Media Data Types
This page describes all the Object types defined and used by Media activities.
Transcript
Properties
| Property | Type | Description |
|---|---|---|
| Language | String | The language of the audio. |
| Text | String | The text extracted from the audio. |
| Segments | List<Segment> | Details segments extracted in audio transcription. |
Segment
Properties
| Property | Type | Description |
|---|---|---|
| Id | Int32 | The unique identifier of the segment. |
| Seek | Int32 | The position in the audio file where the segment begins. |
| Start | Double | The segment's start time in the audio file. It provides a specific timestamp indicating when the segment begins. |
| End | Double | The end time of the segment in the audio file. It provides a timestamp indicating when the segment ends. |
| Text | String | the transcribed text corresponding to the spoken content within the segment. Converts the spoken words into written text during audio transcription, and this property stores that textual representation. |
| Tokens | List<Int32> | Details about transcription. |
| Temperature | Double | The intensity or significance of the speech content within the segment, which could help prioritize or categorize segments during transcription. |
| AvgLogprob | Double | The average logarithmic probability associated with the transcription of the segment. |
| CompressionRatio | Double | The degree to which it compresses the audio data. |
| NoSpeechProb | Double | The probability of absence of speech within the segment. |
| Confidence | Double | confidence level or certainty associated with the transcription of the segment. A numerical value indicates the degree of confidence in the accuracy of the transcribed text. |
| Words | List<Word> | A list of individual words extracted from the transcribed text. |
Word
Properties
| Property | Type | Description |
|---|---|---|
| Text | String | The text representation of an individual word within the transcribed segment. |
| Start | Double | The start time of the Word within the audio segment. |
| End | Double | The end time of the Word within the audio segment. |
| Confidence | Double | the confidence level or certainty associated with the transcription of the Word. A numerical value indicates the degree of confidence in the accuracy of transcribing that specific Word. |
TranscriptSearchResult
Properties
| Property | Type | Description |
|---|---|---|
| Search Text | String | The text for the time slots were extracted. |
| Segments | List<FoundSegment> | The segments found for the given text. |
FoundSegment
Properties
| Property | Type | Description |
|---|---|---|
| Id | Int32 | The unique identifier of the segment. |
| Seek | Int32 | The position in the audio file where the segment begins. |
| Start | Double | The segment's start time in the audio file.
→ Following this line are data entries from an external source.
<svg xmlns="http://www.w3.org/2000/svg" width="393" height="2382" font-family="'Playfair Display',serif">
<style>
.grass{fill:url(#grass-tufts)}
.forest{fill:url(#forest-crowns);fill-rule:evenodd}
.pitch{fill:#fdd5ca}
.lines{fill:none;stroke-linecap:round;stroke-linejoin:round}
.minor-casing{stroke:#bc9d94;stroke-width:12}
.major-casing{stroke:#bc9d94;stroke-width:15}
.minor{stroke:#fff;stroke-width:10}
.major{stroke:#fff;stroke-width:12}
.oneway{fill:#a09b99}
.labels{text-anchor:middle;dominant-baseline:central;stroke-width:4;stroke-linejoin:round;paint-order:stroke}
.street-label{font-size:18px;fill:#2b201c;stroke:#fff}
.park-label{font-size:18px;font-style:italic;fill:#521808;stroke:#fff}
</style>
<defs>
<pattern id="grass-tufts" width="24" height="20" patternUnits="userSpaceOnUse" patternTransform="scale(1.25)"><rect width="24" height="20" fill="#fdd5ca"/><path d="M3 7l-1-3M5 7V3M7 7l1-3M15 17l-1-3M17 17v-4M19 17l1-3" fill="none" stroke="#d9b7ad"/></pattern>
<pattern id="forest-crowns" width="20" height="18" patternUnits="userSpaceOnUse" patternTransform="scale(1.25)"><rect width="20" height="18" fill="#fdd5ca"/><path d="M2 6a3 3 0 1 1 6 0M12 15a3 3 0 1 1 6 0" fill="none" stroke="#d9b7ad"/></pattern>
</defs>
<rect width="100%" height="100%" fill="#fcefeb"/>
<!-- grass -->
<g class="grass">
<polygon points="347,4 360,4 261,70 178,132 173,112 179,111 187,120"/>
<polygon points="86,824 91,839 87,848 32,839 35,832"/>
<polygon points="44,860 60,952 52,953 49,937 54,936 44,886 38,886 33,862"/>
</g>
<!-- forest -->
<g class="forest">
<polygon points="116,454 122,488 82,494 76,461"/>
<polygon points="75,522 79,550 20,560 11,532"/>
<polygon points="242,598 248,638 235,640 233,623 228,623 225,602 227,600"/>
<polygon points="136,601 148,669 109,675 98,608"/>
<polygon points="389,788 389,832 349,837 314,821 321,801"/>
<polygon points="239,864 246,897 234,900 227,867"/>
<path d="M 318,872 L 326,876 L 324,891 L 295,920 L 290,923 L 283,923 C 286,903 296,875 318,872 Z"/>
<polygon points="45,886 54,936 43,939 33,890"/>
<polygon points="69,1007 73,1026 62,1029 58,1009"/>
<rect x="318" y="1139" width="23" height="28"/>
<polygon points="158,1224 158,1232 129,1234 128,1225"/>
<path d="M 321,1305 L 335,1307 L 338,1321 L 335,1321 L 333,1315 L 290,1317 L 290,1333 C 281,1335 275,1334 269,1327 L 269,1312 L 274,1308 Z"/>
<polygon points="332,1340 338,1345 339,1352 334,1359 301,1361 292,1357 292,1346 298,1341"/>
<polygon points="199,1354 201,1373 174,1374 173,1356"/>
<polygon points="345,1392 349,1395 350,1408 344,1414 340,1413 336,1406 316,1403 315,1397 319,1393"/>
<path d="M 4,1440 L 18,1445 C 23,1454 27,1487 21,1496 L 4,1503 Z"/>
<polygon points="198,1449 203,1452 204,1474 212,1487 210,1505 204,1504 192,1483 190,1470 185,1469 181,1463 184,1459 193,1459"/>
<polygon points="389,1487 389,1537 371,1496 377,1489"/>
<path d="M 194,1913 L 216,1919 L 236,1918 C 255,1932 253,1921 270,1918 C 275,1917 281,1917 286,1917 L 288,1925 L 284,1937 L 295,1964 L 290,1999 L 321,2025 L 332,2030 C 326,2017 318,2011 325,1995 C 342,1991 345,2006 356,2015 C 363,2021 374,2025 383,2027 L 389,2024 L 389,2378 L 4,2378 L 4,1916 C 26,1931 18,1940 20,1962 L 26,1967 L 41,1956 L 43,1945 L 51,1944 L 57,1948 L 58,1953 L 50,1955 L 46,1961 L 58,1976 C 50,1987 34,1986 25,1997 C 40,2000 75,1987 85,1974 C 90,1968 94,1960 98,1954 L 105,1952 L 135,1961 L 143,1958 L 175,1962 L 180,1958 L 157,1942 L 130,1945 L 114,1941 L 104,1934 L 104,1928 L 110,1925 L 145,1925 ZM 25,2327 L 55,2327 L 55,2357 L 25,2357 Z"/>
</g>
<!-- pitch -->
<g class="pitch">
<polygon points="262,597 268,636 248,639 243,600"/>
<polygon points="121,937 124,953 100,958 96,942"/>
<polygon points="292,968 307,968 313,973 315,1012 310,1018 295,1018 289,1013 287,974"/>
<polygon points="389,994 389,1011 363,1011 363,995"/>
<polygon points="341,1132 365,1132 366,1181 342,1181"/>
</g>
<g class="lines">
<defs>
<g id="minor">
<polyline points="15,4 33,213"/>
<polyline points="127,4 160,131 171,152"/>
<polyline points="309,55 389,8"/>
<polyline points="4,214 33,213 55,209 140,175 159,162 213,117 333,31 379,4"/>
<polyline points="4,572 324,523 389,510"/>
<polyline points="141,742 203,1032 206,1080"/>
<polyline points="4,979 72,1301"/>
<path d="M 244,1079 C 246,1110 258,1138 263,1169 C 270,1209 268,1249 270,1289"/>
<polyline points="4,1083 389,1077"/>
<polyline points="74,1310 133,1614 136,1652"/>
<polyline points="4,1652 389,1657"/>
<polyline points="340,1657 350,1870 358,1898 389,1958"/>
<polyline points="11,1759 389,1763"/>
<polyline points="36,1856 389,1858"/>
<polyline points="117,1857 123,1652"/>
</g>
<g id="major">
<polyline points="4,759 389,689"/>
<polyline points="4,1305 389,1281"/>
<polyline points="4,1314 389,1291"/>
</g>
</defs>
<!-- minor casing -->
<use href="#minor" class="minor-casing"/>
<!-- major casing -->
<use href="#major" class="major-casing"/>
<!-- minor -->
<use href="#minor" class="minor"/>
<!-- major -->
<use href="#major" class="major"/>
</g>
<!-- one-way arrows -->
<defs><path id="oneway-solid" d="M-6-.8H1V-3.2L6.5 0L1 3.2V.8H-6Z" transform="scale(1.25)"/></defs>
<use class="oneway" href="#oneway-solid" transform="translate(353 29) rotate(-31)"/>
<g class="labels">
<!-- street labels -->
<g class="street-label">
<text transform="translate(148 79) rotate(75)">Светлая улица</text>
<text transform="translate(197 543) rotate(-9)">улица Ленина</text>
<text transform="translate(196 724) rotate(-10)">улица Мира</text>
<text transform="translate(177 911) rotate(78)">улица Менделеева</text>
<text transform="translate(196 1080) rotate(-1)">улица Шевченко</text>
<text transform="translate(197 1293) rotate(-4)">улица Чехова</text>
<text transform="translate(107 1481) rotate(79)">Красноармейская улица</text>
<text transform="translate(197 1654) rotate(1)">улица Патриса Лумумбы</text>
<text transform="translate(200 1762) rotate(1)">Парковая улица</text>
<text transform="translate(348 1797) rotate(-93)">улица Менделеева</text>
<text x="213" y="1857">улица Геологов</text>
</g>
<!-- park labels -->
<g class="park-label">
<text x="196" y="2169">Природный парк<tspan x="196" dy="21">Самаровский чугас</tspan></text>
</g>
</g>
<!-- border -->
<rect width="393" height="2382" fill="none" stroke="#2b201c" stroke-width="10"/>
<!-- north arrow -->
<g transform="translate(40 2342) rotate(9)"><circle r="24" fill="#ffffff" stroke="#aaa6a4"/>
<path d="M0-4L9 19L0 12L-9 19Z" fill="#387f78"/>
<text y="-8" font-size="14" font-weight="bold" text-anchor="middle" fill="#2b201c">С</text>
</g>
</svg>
It provides a specific timestamp indicating when the segment begins. |
| End | Double | The end time of the segment in the audio file. It provides a timestamp indicating when the segment ends. |
| Text | String | the transcribed text corresponding to the spoken content within the segment. The spoken words it converts into written text during audio transcription, and this property stores that textual representation. |
| Words | List<FoundWord> | A list of individual words extracted from the transcribed text. |
FoundWord
Properties
| Property | Type | Description |
|---|---|---|
| Text | String | The text representation of an individual word within the transcribed segment. |
| Start | Double | The start time of the Word within the audio segment. |
| End | Double | The end time of the Word within the audio segment. |